### Çıkarılan metin
_____

YARGITAY KARARI
DAİRE : 21. Hukuk Dairesi
ESAS NO : 2013/5874
KARAR NO : 2013/8265
KARAR TARİHİ : 29.04.2013
MAHKEMESİ : Eskişehir İş Mahkemesi
Davacı, yapılan icra takibinin teminatsız olarak durdurulmasına, Kuruma borçlu olmadığına karar verilmesini istemiştir.
Mahkeme ilamında belirtildiği şekilde, isteğin kabulüne karar vermiştir.
Hükmün, davalı vekili tarafından temyiz edilmesi üzerine temyiz isteğinin süresinde olduğu anlaşıldıktan ve Tetkik Hakimi … tarafından düzenlenen raporla dosyadaki kağıtlar okunduktan sonra işin gereği düşünüldü ve aşağıdaki karar tespit edildi.

_____

### Yapılacak iş A
Yargıtay kararında "Hükmün, davalı vekili" sözlerinden "karar tespit edildi." sözlerine kadar olan kısmı, iki uç da dahil, hiç değiştirmeden yazın.

_____

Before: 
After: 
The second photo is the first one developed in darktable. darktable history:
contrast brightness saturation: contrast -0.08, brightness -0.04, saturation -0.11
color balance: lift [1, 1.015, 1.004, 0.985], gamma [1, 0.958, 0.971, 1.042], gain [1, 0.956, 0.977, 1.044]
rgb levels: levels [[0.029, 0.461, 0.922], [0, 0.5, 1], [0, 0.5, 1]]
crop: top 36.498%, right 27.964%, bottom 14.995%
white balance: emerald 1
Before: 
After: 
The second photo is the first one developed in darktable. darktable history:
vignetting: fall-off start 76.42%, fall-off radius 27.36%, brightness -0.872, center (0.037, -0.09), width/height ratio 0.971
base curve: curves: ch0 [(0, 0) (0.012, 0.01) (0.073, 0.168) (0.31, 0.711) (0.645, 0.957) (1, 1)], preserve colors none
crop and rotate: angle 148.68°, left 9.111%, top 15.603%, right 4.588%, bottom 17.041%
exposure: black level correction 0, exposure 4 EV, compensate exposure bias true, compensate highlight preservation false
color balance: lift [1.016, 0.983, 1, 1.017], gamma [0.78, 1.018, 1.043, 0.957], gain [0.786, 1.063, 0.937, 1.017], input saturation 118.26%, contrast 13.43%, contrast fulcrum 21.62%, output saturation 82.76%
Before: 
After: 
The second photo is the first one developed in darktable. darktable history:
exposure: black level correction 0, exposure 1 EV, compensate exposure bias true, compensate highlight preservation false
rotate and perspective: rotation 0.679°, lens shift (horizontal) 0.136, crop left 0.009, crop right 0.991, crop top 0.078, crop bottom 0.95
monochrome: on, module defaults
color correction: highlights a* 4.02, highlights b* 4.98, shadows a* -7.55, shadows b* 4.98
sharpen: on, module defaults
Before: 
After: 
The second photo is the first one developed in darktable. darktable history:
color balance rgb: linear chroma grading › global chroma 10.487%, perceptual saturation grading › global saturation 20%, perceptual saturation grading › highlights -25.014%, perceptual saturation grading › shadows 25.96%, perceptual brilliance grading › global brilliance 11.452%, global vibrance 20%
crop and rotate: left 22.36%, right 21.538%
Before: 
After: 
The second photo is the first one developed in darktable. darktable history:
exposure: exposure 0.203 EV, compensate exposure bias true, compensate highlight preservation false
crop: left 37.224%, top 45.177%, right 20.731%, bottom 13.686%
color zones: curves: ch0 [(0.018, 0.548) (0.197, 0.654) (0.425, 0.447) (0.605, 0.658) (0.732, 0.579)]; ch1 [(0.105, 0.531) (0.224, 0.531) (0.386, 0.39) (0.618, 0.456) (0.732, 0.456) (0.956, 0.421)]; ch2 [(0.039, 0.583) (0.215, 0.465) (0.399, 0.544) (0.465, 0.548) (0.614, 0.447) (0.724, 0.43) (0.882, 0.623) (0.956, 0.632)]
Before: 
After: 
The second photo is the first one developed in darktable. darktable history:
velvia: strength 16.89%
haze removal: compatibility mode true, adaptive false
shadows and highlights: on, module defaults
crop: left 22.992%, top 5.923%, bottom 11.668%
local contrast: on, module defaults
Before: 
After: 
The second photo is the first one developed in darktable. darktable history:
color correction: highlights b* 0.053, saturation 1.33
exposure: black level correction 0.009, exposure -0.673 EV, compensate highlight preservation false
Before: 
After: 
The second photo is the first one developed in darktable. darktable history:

_____

### Yapılacak iş B
Kayıtların en başından, içinde "color balance: lift [1.016, 0.983, 1, 1.017], gamma" geçen satıra kadar olan satırları, o satır da dahil, aynen geri verin.

### Örnek cevap A
Hükmün, davalı vekili tarafından temyiz edilmesi üzerine temyiz isteğinin süresinde olduğu anlaşıldıktan ve Tetkik Hakimi … tarafından düzenlenen raporla dosyadaki kağıtlar okunduktan sonra işin gereği düşünüldü ve aşağıdaki karar tespit edildi.

### Örnek cevap B
Before: 
After: 
The second photo is the first one developed in darktable. darktable history:
contrast brightness saturation: contrast -0.08, brightness -0.04, saturation -0.11
color balance: lift [1, 1.015, 1.004, 0.985], gamma [1, 0.958, 0.971, 1.042], gain [1, 0.956, 0.977, 1.044]
rgb levels: levels [[0.029, 0.461, 0.922], [0, 0.5, 1], [0, 0.5, 1]]
crop: top 36.498%, right 27.964%, bottom 14.995%
white balance: emerald 1
Before: 
After: 
The second photo is the first one developed in darktable. darktable history:
vignetting: fall-off start 76.42%, fall-off radius 27.36%, brightness -0.872, center (0.037, -0.09), width/height ratio 0.971
base curve: curves: ch0 [(0, 0) (0.012, 0.01) (0.073, 0.168) (0.31, 0.711) (0.645, 0.957) (1, 1)], preserve colors none
crop and rotate: angle 148.68°, left 9.111%, top 15.603%, right 4.588%, bottom 17.041%
exposure: black level correction 0, exposure 4 EV, compensate exposure bias true, compensate highlight preservation false
color balance: lift [1.016, 0.983, 1, 1.017], gamma [0.78, 1.018, 1.043, 0.957], gain [0.786, 1.063, 0.937, 1.017], input saturation 118.26%, contrast 13.43%, contrast fulcrum 21.62%, output saturation 82.76%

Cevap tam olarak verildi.